With housing construction beginning to increase and more people able to buy homes, the demand for building products had to increase as well. Before 1939, there was no manufacture of metal lath or trims south of the Ohio River. Those facts, combined with Birmingham’s role as a prominent steel center in the United States, led a small group of prominent Birmingham businessmen to the conclusion that these products should be manufactured in their own city.
A few of these businessmen all knew each other from the Birmingham Country Club at which they were members. The three had begun playing high stakes cards games on Thursday nights. The three were very successful and often considered ways to save money on their taxes. They decided to invest in a new business with the hopes that it would eventually succeed, but that they might save money in the beginning if the company could post losses. Unfortunately, the company actually realized a small profit in the first year and their hopes were dashed – but the foundations of a successful business had been laid.
Frank Horton had been a distributor of metal lath and accessories, and therefore knew the markets and customers. He solicited support from these men who were already known in the area for their business acumen. Hugh Kaul was president of Kaul Lumber Company and the founder of the Alabama Forestry Association. He was also a former Alabama legislator. William “Bill” McWane was president of McWane, Inc. – now one of the world’s largest manufacturers of iron water works and plumbing products. It remains one of America’s largest privately held companies. Crawford Johnson, Jr. was president of Coca-Cola Bottling Company UNITED, which remains the third-largest Coca-Cola bottling company in North America, as well as being the largest privately held Coca-Cola bottler. John Coxe was a successful, Princeton-educated insurance agent with Penn Mutual Life. He was also Bill McWane’s brother-in-law. Horton would become the company’s first president, and John Coxe would be the first vice-president. They hired Robert Durfield as operations manager for the production shop.
They decided upon the name Alabama Metal Lath Company in 1939 and began the process of starting up the business. The company was officially incorporated in January of 1940.
They decided upon the name Alabama Metal Lath Company in 1939 and began the process of starting up the business. The company was officially incorporated in January of 1940. Those five investors combined a total of $130,000 to start the business. This was divided among 1300 shares, each worth $100. Adjusted for inflation over 75 years, that initial investment would be worth approximately $2.25 million today.

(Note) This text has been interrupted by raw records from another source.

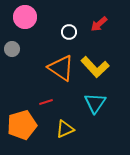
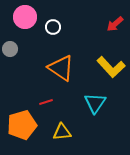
red arrow: moved 16 px right
white circle: moved 16 px left, 5 px up
gray circle: moved 2 px left
yellow L-shape: moved 16 px right
yellow triangle: moved 3 px left, 3 px down; rotated 18 degrees clockwise
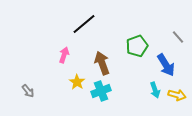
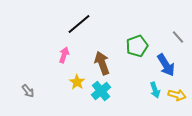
black line: moved 5 px left
cyan cross: rotated 18 degrees counterclockwise
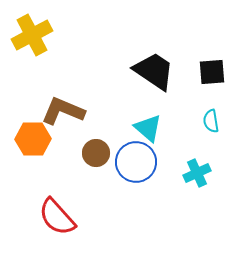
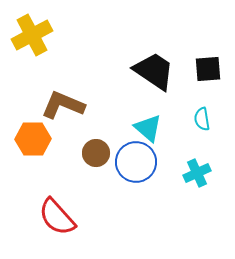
black square: moved 4 px left, 3 px up
brown L-shape: moved 6 px up
cyan semicircle: moved 9 px left, 2 px up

The business was located in a vacated lumber company building just two miles from the Coca Cola Bottling Company near Birmingham-Shuttlesworth International Airport. The building at 1631 Vanderbilt Road had antiquated, wooden floors which served as support for the tons and tons of steel that came through the company. Alabama Metal Lath Company’s raw materials originally came in the form of cut sheets rather than coils. These sheets were transported in bundles and hand stacked from railcars to carts for movement to the production area. The steel was originally procured from Tennessee Coal, Iron, and Railroad Company (TCI), the primary southern subsidiary of U.S. Steel. TCI made its move into the lucrative Birmingham steel market in 1886 through a merger. This effort was led by Alfred Montgomery Shook, whose grandson, Robert, would become an employee – and eventual president – of Alabama Metal Lath Company. TCI would later be completely absorbed into U.S. Steel and its existence as a separate entity would end.
In 1941, the company already had salesmen across the country, from Los Angeles to Memphis, to Charlotte. After the joint investment from those five founders, the company posted earnings of $129 for the year. The following year, a loss of $9000 was reported. Although those first few years did not prove financially successful, world events would soon impact that and change the face of the company’s production for a number of years.